Harlem preacher Margaret separated from her jazz musician husband Luke and brought up son David alone. She lives below the tabernacle with David and sister Odessa. As the play starts, all is well in this devotional world, with her sister a church elder and her son its pianist. Luke turns up sick (and drunk), David starts to develop a life outside this insular world and Margaret’s life is turned upside down. The other church elder’s see this as part of her descent, making them intent on a coup.
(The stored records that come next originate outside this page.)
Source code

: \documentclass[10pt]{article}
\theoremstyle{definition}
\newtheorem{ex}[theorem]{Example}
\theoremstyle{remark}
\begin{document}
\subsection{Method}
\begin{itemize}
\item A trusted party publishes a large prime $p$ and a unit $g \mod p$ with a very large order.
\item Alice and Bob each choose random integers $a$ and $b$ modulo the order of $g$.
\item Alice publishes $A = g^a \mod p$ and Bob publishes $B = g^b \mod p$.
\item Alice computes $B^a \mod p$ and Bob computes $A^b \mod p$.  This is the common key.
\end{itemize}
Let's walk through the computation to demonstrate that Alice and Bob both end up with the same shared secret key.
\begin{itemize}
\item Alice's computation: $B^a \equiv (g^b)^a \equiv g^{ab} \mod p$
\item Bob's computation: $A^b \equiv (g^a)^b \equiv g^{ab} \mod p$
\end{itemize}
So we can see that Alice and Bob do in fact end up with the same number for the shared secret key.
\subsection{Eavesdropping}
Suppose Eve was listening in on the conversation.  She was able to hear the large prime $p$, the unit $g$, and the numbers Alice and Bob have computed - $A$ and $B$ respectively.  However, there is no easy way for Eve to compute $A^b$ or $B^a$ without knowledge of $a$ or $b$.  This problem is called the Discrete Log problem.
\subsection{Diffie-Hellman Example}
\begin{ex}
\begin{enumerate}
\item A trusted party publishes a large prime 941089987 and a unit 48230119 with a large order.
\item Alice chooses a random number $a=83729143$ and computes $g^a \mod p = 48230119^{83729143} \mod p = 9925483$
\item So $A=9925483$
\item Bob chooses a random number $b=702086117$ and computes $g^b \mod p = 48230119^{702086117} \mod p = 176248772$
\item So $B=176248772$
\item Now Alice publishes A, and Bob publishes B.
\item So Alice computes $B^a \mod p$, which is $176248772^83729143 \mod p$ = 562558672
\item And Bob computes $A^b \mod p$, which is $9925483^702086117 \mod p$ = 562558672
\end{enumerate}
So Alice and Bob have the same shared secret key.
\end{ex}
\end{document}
The personal story is played out against the contradictions of this 1950’s Harlem world – evangelical services full of people possessed and seedy clubs full of the fallen.

What makes the play very different from previous productions is that Norris has infused it with music – mostly the gospel of Margaret’s world, but also the jazz of Luke’s world. Ian MacNeil’s design cleverly delineates these worlds with the home stage front, the tabernacle above and the jazz world behind and to the side. The singing of the cast with the London Community Gospel Choir is uplifting, even to a hardened atheist like me, and contrasts with the sultry, sensual jazz soundscape. This does so much to create the dichotomy so important to the story.

I’ve already seen two stunning black casts in recent weeks, with Fences and A Season In the Congo (and there’s The Colour Purple to come in a matter of days), and here’s another one. It’s wonderful to see Marianne Jean-Baptiste again and her performance as Margaret towers over proceedings but doesn’t steal the limelight. Lucian Msamati is excellent as Luke, a difficult role requiring believable sickness and drunkenness. Recent graduate Eric Kofi Abrefa is hugely impressive as David and Sharon D Clarke has great presence as Odessa, successfully stretching herself away from the musicals we are more used to seeing her in. There are three brilliant performances as the machiavellian elders from Cecilia Noble, Jacqueline Boatswain and Donovan F Blackwood.

This must be the definitive production of this excellent play (a better play than August Wilson’s Fences across the river, in my view) and a great use of the difficult Olivier stage. I would have preferred the interval earlier, or two intervals, as the first half is twice the length of the second, but it didn’t get in the way of a thrilling evening at the theatre.